The bipartite matching problem is a classic problem in graph theory and algorithm design. It involves finding a maximum matching in a bipartite graph. In this article, we will explore the data structure commonly used to solve this problem – the augmented path algorithm.

What is Bipartite Graph?
A bipartite graph is a graph whose vertices can be divided into two disjoint sets such that no two vertices within the same set are adjacent. In other words, there are no edges connecting vertices within the same set.

What is Matching?
In graph theory, a matching refers to a subset of edges in which no two edges share a common vertex. A maximum matching is a matching of maximum cardinality (i.e., it contains the maximum number of edges).

The Augmented Path Algorithm
The augmented path algorithm is commonly used to solve the bipartite matching problem efficiently. It starts with an initial empty matching and iteratively augments it until no more augmenting paths can be found.

## 1. Building the Initial Matching

To begin, we initialize an empty set of matched edges called the matching.
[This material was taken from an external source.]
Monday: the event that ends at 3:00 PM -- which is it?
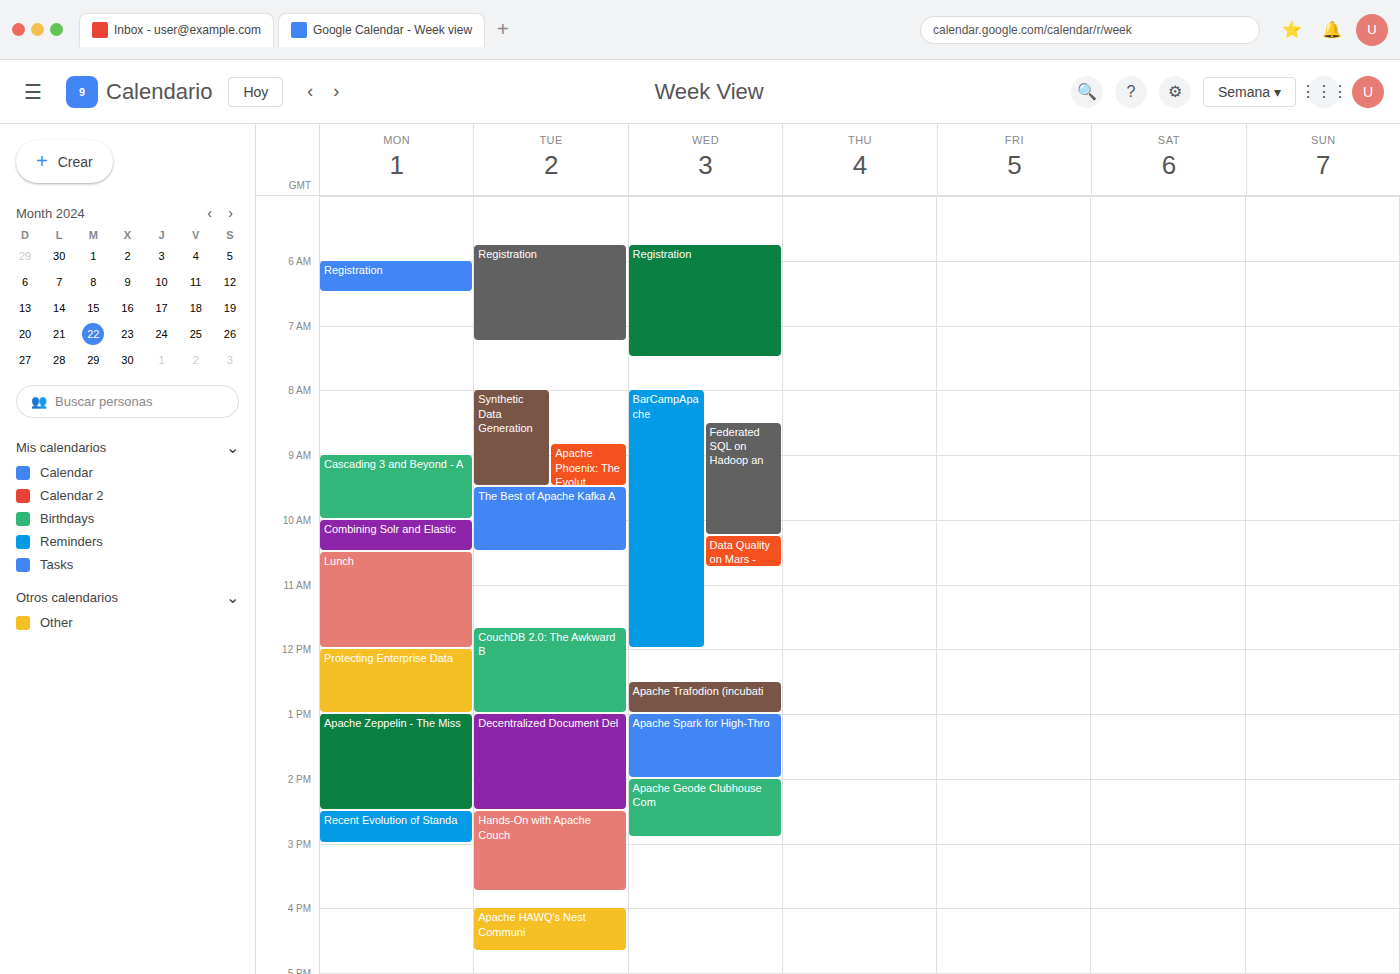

We then iterate through each vertex on one side of the bipartite graph and attempt to find an unmatched neighbor on the other side.

• If an unmatched neighbor is found, we add the edge connecting these two vertices to the matching.
• If no unmatched neighbor is found, we move on to the next vertex.

This process continues until all vertices on one side have been processed.

## 2. Finding Augmenting Paths

Once we have built the initial matching, we need to find augmenting paths in order to increase its cardinality. An augmenting path is a path that starts and ends with unmatched vertices and alternates between matched and unmatched edges.

To find an augmenting path, we can use a depth-first search (DFS) or a breadth-first search (BFS) starting from any unmatched vertex on one side of the bipartite graph. During the search, we alternate between following matched and unmatched edges.

### 2.1 Depth-First Search (DFS)

A depth-first search is a recursive algorithm that explores as far as possible along each branch before backtracking. In the context of finding augmenting paths, we start with an unmatched vertex and recursively explore its neighbors, following unmatched edges whenever possible.2 Breadth-First Search (BFS)

A breadth-first search explores all the vertices at the current level before moving to the next level. In the context of finding augmenting paths, we start with an unmatched vertex and iteratively visit its neighbors at each level, following unmatched edges whenever possible.

## 3. Augmenting the Matching

Once we have found an augmenting path, we can augment the matching by flipping the status of matched and unmatched edges along this path. This effectively increases the cardinality of the matching by one.

After augmenting the matching, we repeat steps 2 and 3 until no more augmenting paths can be found. At this point, we have found a maximum matching in the bipartite graph.

Conclusion
The augmented path algorithm is a powerful tool for solving bipartite matching problems efficiently. By building an initial matching and repeatedly finding and augmenting paths, we can find a maximum matching in a bipartite graph.

With proper implementation using data structures like adjacency lists or adjacency matrices to represent graphs, this algorithm can efficiently handle large-scale bipartite matching problems.

So if you ever encounter a problem that requires finding a maximum matching in a bipartite graph, consider using the augmented path algorithm and utilize the power of data structures to solve it effectively.